What would you do if you were president of your college for a day? Portland Community College student and Phi Theta Kappa honor society member Adrian Thompson had just that opportunity on Tuesday, June 1 when (former for a day) Cascade Campus President Algie Gatewood stepped aside to let the young man step forward.
On the verge of obtaining his associate's degree and transferring to Howard University to pursue a career as a dentist, Thompson held a roundtable discussion about student success and retention with faculty as part of his day on the job. With little to no money available, Thompson and others explored ways to help students and the college better achieve their goals.
"The learning center is a great way to get involved," Thompson said.
Not the typical student, Thompson got heavily involved with different aspects of the PCC college community during his freshman year. He attended a number of different social events, visited his academic advisors regularly, and spent over one hundred hours in the learning center.
Before attending PCC, Thompson attended Jefferson High School briefly before enrolling in the alternative Open Meadows High School. At Open Meadows, he excelled and eventually began taking classes at Cascade Campus as part of an optional career and education exploration class.

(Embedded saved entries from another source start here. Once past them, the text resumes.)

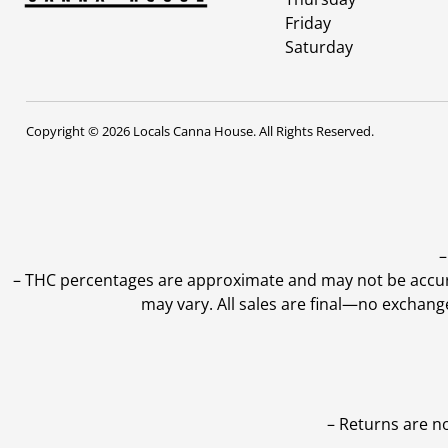
Friday
Saturday
Copyright © 2026 Locals Canna House. All Rights Reserved.
–
–
THC percentages are approximate and may not be accurate
may vary. All sales are final—no exchang
– Returns are n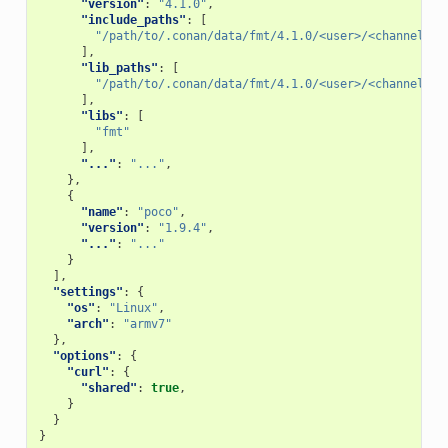
"version"
:
"4.1.0"
,
"include_paths"
:
[
"/path/to/.conan/data/fmt/4.1.0/<user>/<channel>/p
],
"lib_paths"
:
[
"/path/to/.conan/data/fmt/4.1.0/<user>/<channel>/p
],
"libs"
:
[
"fmt"
],
"..."
:
"..."
,
},
{
"name"
:
"poco"
,
"version"
:
"1.9.4"
,
"..."
:
"..."
}
],
"settings"
:
{
"os"
:
"Linux"
,
"arch"
:
"armv7"
},
"options"
:
{
"curl"
:
{
"shared"
:
true
,
}
}
}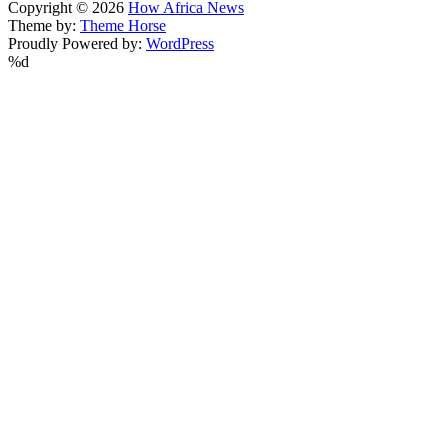
Copyright © 2026
How Africa News
Theme by:
Theme Horse
Proudly Powered by:
WordPress
%d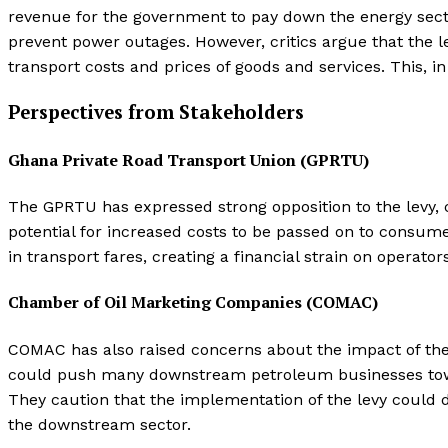
revenue for the government to pay down the energy sector
prevent power outages. However, critics argue that the lev
transport costs and prices of goods and services. This, in 
Perspectives from Stakeholders
Ghana Private Road Transport Union (GPRTU)
The GPRTU has expressed strong opposition to the levy, 
potential for increased costs to be passed on to consume
in transport fares, creating a financial strain on operato
Chamber of Oil Marketing Companies (COMAC)
COMAC has also raised concerns about the impact of the 
could push many downstream petroleum businesses toward
They caution that the implementation of the levy could d
the downstream sector.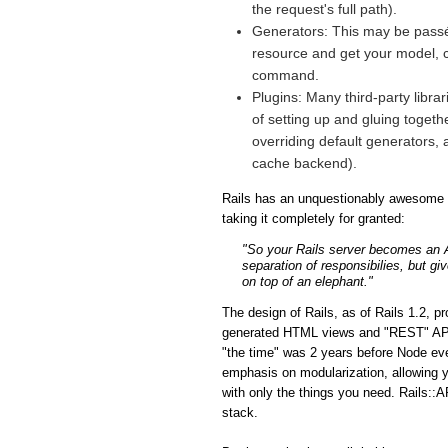
the request's full path).
Generators: This may be passé 
resource and get your model, co
command.
Plugins: Many third-party libra
of setting up and gluing togeth
overriding default generators, 
cache backend).
Rails has an unquestionably awesome fe
taking it completely for granted:
"So your Rails server becomes an API
separation of responsibilies, but gi
on top of an elephant."
The design of Rails, as of Rails 1.2, p
generated HTML views and "REST" APIs i
"the time" was 2 years before Node eve
emphasis on modularization, allowing y
with only the things you need. Rails::A
stack.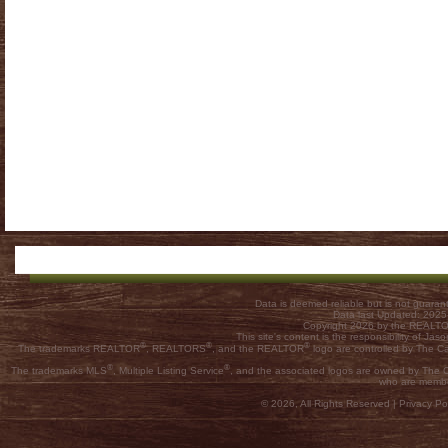
Data is deemed reliable but is not guar
Data last Updated: 202
Copyright 2026 by the REALTOR
This site's content is the responsibility of
®
®
®
The trademarks REALTOR
, REALTORS
, and the REALTOR
logo are controlled by The C
®
®
The trademarks MLS
, Multiple Listing Service
, and the associated logos are owned by The Ca
who are membe
© 2026, All Rights Reserved |
Privacy Pol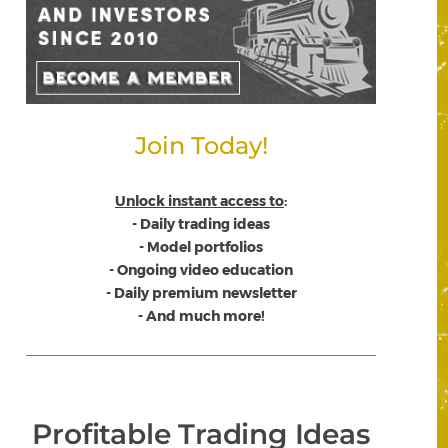
Join Today!
Unlock instant access to
:
- Daily trading ideas
- Model portfolios
- Ongoing video education
- Daily premium newsletter
- And much more!
Profitable Trading Ideas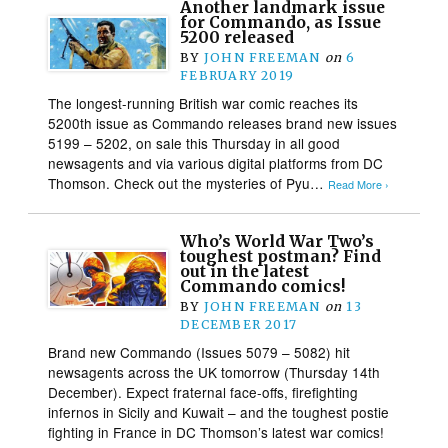
Another landmark issue
for Commando, as Issue
5200 released
BY
JOHN FREEMAN
on
6
FEBRUARY 2019
The longest-running British war comic reaches its
5200th issue as Commando releases brand new issues
5199 – 5202, on sale this Thursday in all good
newsagents and via various digital platforms from DC
Thomson. Check out the mysteries of Pyu…
Read More ›
Who’s World War Two’s
toughest postman? Find
out in the latest
Commando comics!
BY
JOHN FREEMAN
on
13
DECEMBER 2017
Brand new Commando (Issues 5079 – 5082) hit
newsagents across the UK tomorrow (Thursday 14th
December). Expect fraternal face-offs, firefighting
infernos in Sicily and Kuwait – and the toughest postie
fighting in France in DC Thomson’s latest war comics!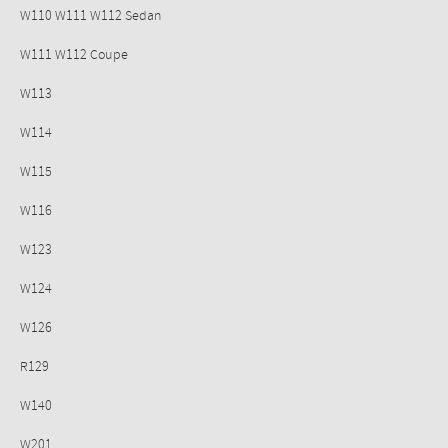
W110 W111 W112 Sedan
W111 W112 Coupe
W113
W114
W115
W116
W123
W124
W126
R129
W140
W201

Penny Thompson, coordinator for the student resource center, asked Adrian Thompson how advisors and counselors might be more visible to students.
The president for a day said he liked it when counselors stopped and talked with him when he was studying. He also thought establishing an incentive system for spending time in the learning center would encourage students to study.
Some faculty members asked Thompson if communication lines between the college and students were clear.
Another student who was present, Phi Theta Kappa member Danielle Dalbok, said word of mouth, as well as what instructors pass on to students in class, is more powerful than emails or televisions stationed around campus.
As Thompson moves on to Howard University, he says high school students should take advantage of PCC's partnership with Portland Public Schools. Getting to know the way around campus and the pace of college life made him far more prepared than some of his other classmates.
"Getting exposure in high school is very important," he said.

Phi Theta Kappa honor society members Danielle Dalbok,  Thompson and PCC's Gatewood

With his staff meeting out of the way, Thompson then went to have lunch with Portland Mayor Sam Adams. After lunch, Gatewood said they'd be doing some of the more mundane aspects of the job – answering emails and going over the budget.
Ah, the life of a college president.